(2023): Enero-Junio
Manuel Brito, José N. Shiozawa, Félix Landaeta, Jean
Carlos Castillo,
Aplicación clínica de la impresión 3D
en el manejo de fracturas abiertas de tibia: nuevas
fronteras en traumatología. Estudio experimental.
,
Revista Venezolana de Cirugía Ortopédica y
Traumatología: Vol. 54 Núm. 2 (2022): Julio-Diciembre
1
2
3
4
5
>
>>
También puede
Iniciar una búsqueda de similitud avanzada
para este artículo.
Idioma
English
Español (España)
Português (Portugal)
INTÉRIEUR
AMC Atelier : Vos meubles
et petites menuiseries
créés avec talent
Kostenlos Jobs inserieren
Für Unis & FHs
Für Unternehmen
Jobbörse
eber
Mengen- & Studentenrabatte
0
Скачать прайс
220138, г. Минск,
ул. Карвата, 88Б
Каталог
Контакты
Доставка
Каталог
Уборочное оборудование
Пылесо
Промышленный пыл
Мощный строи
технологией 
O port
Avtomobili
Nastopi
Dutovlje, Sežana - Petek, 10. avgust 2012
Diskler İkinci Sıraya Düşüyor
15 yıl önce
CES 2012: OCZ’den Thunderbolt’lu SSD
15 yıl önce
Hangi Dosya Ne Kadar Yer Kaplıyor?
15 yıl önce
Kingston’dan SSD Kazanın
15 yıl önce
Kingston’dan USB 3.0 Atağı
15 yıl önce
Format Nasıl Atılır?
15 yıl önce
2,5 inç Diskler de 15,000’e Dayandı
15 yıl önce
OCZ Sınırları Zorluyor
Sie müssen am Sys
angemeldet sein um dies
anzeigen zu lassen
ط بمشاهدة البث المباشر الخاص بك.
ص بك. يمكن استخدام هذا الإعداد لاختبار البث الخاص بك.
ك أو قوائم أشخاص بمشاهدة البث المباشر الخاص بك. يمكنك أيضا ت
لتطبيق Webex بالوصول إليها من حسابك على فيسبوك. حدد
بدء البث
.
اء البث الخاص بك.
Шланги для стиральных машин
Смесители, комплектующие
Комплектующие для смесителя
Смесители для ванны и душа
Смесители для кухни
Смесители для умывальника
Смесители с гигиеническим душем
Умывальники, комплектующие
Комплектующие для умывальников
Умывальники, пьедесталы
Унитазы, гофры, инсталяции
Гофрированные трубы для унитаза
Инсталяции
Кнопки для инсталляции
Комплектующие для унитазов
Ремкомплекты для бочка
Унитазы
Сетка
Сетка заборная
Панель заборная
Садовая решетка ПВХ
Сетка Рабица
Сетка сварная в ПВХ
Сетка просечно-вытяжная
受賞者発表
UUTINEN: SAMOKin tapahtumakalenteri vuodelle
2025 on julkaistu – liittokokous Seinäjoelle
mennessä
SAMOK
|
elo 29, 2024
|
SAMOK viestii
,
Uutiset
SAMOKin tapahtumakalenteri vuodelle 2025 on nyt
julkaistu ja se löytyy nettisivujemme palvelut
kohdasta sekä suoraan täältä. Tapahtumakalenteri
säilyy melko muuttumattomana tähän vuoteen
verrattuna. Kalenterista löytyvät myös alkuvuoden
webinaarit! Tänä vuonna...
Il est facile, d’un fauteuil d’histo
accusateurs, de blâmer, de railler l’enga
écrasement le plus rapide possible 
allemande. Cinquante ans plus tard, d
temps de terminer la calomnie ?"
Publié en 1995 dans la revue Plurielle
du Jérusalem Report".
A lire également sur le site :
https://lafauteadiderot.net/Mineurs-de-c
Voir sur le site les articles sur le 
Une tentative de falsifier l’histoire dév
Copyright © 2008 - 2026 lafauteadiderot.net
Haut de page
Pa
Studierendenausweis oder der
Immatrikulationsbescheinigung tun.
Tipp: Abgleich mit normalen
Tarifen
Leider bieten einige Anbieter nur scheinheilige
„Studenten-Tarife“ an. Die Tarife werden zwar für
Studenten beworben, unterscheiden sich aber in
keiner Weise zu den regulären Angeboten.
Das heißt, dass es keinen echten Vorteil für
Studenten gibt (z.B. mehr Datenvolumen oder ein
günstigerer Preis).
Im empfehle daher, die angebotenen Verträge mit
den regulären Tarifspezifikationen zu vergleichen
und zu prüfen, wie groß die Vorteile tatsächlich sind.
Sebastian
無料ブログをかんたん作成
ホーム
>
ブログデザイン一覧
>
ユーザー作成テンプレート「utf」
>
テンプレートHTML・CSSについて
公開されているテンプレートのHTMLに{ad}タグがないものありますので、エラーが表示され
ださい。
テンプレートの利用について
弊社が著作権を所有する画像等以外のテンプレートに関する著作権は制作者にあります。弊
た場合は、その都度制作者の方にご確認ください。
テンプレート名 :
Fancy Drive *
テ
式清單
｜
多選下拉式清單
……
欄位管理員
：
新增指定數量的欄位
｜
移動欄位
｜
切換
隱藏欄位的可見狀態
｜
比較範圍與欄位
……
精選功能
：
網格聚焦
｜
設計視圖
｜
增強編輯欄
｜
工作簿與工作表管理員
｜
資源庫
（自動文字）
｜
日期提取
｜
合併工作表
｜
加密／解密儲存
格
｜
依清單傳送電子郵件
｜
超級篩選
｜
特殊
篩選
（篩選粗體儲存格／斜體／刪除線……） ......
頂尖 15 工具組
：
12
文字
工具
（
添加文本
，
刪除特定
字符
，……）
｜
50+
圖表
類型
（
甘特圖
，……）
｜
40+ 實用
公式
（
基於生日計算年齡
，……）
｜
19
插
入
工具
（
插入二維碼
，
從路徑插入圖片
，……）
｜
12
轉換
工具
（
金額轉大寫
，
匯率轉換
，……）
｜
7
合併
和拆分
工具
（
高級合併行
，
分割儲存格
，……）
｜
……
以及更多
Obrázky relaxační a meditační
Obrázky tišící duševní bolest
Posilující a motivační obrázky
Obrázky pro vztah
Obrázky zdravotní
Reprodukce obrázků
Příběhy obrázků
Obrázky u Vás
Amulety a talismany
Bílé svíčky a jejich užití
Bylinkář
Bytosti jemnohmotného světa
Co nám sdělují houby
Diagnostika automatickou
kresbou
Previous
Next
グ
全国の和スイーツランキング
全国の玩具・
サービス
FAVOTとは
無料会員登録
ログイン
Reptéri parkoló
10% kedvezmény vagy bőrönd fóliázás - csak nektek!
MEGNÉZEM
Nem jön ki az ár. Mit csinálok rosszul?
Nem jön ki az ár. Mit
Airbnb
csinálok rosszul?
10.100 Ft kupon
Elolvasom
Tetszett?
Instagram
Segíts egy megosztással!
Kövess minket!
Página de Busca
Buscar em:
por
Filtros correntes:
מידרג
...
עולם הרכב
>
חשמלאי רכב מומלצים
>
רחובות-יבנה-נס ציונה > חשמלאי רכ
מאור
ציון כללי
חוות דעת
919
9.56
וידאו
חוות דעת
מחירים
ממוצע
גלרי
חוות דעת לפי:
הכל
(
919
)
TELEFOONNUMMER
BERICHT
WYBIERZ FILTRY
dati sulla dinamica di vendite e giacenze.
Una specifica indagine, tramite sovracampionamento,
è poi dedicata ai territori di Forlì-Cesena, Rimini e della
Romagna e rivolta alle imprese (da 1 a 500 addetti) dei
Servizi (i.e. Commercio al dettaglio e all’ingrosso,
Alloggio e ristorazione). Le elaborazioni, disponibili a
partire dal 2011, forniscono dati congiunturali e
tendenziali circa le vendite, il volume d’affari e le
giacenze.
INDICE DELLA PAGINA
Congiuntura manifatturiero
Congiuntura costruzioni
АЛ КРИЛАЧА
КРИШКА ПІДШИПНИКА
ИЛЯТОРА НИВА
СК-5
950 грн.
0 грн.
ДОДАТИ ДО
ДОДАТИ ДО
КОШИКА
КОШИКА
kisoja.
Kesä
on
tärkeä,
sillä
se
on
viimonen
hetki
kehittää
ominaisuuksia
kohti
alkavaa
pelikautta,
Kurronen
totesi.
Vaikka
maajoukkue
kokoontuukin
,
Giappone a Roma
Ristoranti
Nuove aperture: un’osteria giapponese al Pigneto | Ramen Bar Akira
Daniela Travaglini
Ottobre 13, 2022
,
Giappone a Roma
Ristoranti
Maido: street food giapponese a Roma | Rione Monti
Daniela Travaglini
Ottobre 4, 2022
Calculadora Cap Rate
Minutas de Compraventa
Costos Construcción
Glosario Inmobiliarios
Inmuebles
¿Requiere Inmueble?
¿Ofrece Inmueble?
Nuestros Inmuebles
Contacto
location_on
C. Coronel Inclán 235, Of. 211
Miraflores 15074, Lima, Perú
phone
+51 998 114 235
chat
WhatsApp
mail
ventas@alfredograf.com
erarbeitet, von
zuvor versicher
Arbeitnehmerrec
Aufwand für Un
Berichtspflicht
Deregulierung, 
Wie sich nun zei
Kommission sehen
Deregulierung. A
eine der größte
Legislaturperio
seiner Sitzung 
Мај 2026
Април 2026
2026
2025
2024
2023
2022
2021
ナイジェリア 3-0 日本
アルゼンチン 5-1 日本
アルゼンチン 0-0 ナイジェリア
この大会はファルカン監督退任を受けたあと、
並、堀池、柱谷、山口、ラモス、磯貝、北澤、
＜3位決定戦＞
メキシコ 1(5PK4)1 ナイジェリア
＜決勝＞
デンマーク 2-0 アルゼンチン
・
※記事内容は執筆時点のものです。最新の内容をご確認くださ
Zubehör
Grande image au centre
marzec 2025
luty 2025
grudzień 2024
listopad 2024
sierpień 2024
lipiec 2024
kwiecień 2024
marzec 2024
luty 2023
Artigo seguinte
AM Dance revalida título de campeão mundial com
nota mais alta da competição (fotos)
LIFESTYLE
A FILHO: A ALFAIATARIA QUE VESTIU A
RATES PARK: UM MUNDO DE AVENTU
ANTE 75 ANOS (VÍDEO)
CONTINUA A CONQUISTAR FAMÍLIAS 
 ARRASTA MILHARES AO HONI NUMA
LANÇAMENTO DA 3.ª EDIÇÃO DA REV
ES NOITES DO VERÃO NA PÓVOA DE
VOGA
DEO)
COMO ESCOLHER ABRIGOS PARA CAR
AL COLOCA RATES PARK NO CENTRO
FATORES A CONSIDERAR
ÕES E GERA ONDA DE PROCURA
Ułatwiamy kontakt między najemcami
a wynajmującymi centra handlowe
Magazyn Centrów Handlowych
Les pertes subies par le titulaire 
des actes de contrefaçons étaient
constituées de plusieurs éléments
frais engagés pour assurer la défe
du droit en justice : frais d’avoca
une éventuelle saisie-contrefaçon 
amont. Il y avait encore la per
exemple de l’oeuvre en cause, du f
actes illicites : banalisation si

= = = = =

Task item - Copy the rows word for word, from the first line of the rows through the line that contains "Промышленный пыл", including that line.

Response -
(2023): Enero-Junio
Manuel Brito, José N. Shiozawa, Félix Landaeta, Jean
Carlos Castillo,
Aplicación clínica de la impresión 3D
en el manejo de fracturas abiertas de tibia: nuevas
fronteras en traumatología. Estudio experimental.
,
Revista Venezolana de Cirugía Ortopédica y
Traumatología: Vol. 54 Núm. 2 (2022): Julio-Diciembre
1
2
3
4
5
>
>>
También puede
Iniciar una búsqueda de similitud avanzada
para este artículo.
Idioma
English
Español (España)
Português (Portugal)
INTÉRIEUR
AMC Atelier : Vos meubles
et petites menuiseries
créés avec talent
Kostenlos Jobs inserieren
Für Unis & FHs
Für Unternehmen
Jobbörse
eber
Mengen- & Studentenrabatte
0
Скачать прайс
220138, г. Минск,
ул. Карвата, 88Б
Каталог
Контакты
Доставка
Каталог
Уборочное оборудование
Пылесо
Промышленный пыл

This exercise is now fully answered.